– Но мы оба знали, что он плохо плавает. Мы не бросили ему спасательный круг.
– Мы… – На ее лице мелькает замешательство. – Ах да, с тобой же был Джонас. Я и забыла.
– Он все знал, – говорю я. – Он единственный.
Она кивает.
– Вы были неразлучны. Он был так влюблен в тебя. Мне кажется, ты разбила ему сердце, когда вышла за Питера.
– Так и было.
У меня перед глазами стоит Джонас. Не мужчина, которого я любила и хотела до боли сегодня, а маленький зеленоглазый и темноволосый мальчик, лежавший рядом со мной в лесу на ложе из бархатного мха. Я еще его не знаю. Но мы лежим у родника, двое незнакомцев с одним сердцем.
– Я тоже его любила.
Мама не самый сентиментальный человек, но она обнимает меня, кладет мою голову себе на шею и гладит по волосам, как делала, когда я была маленькой. И я чувствую, как тысяча лет горечи, желчи и грязи вытекают из моих вен, мышц и жил в карман на ее подоле.
– Прости, мама. Я хотела быть хорошей.
– Нет, – говорит она. – Это я впустила Конрада на порог. – С тяжелым стоном она поднимается с дивана. – Мои кости уже не те. Приму «Маалокс» и пойду на боковую.
Проходя мимо стола, она забирает тарелки детей из-под мороженого и ставит их в раковину, звеня ложками.
– Подождет до утра.
Она останавливается у затянутой сеткой двери со странным выражением на лице, как будто пробует что-то, переваривает, пытаясь решить, хорошо ли это. Когда она наконец решается нарушить тишину, ее голос звучит твердо, как всегда, когда она дает мне серьезный совет:
– Бывают купания, о которых жалеешь, Элинор. Проблема в том, что ты никогда не знаешь, пока не зайдешь в воду. Не засиживайся допоздна. И не забудь закрыть слуховое окно. Передавали, будет сильный дождь.

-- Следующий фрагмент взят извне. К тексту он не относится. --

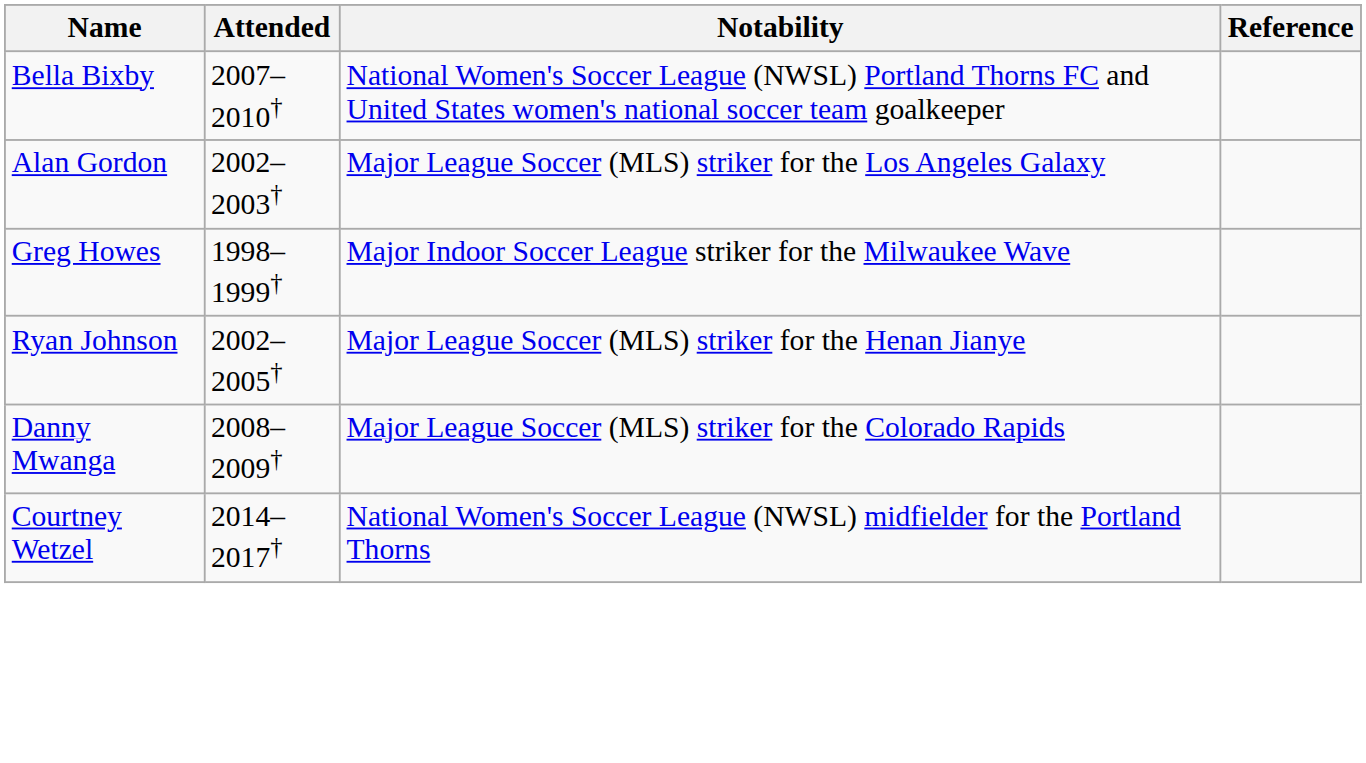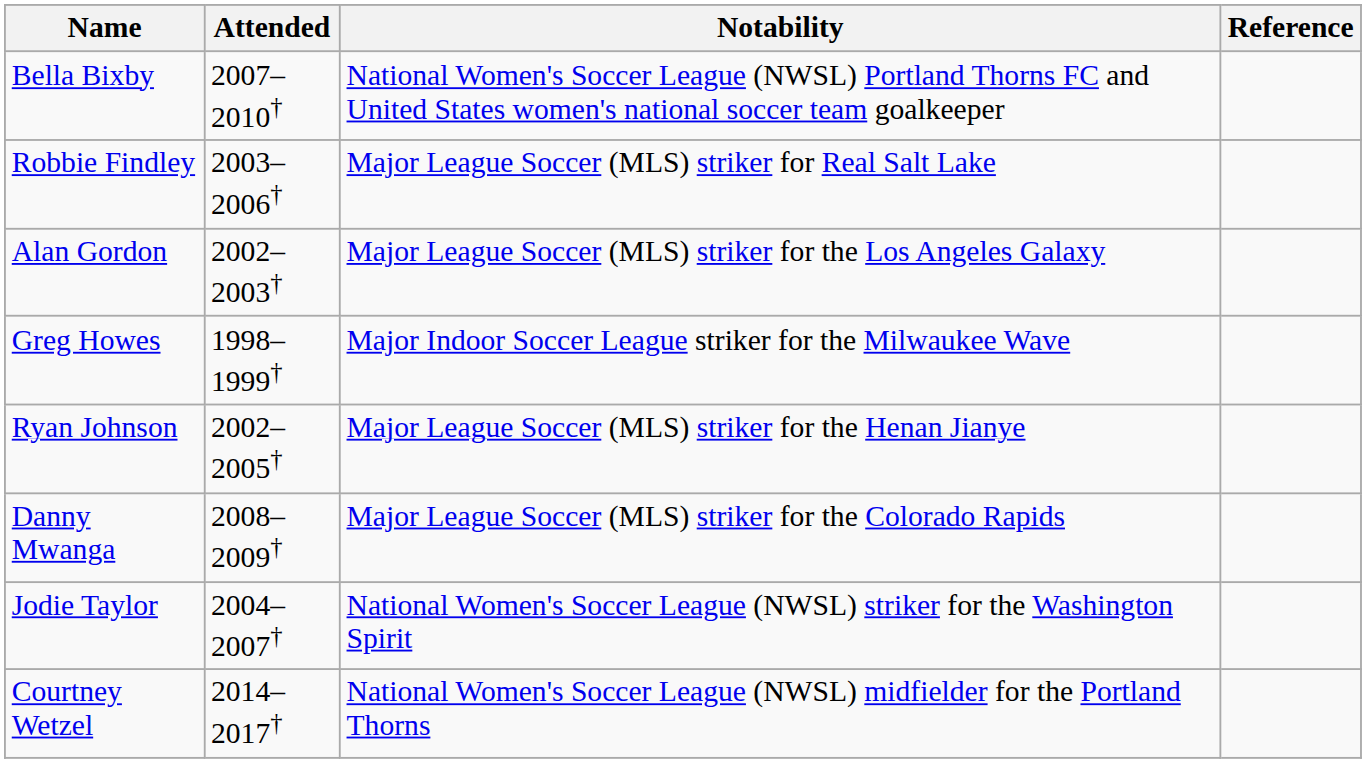+ row: Robbie Findley | 2003–2006† | Major League Soccer (MLS) striker for Real Salt Lake
+ row: Jodie Taylor | 2004–2007† | National Women's Soccer League (NWSL) striker for the Washington Spirit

Я жду, когда хлопнет дверь ее домика, после чего иду вслед за ней по тропе. Вокруг лунный свет. Дождь, который мы так ждали, наконец на подходе. Я чувствую это в напряженном воздухе, нетерпеливом небе. Возле нашего с Анной старого домика, где сейчас спят мои дети, я останавливаюсь. Свет выключен, и даже тусклое сияние компьютера Джека потухло. Я вслушиваюсь в тишину, представляя, что слышу их мягкое, ничем не встревоженное дыхание. Никаких демонов, никаких чудовищ. Если бы я могла защитить их от любого ужаса, любой утраты, любой сердечной боли, я бы так и сделала.
Из центра пруда ко мне тянется полоса лунного света, становясь все шире по мере приближения. Я пролезаю сквозь кусты к берегу. Вода убыла. На мокром песчаном берегу еноты оставили цепочку следов с острыми коготками. Я снимаю всю одежду, вешаю платье на ветку дерева и, нагая, захожу в шелковистую воду, обсидиановую гладь пруда, под кваканье лягушек и шепот мотыльков. Чувствую молекулы Джонаса, оставшиеся после него в воде. Зачерпываю ее ладонями, подношу ко рту и пью его. Вдалеке небо прорезает молния.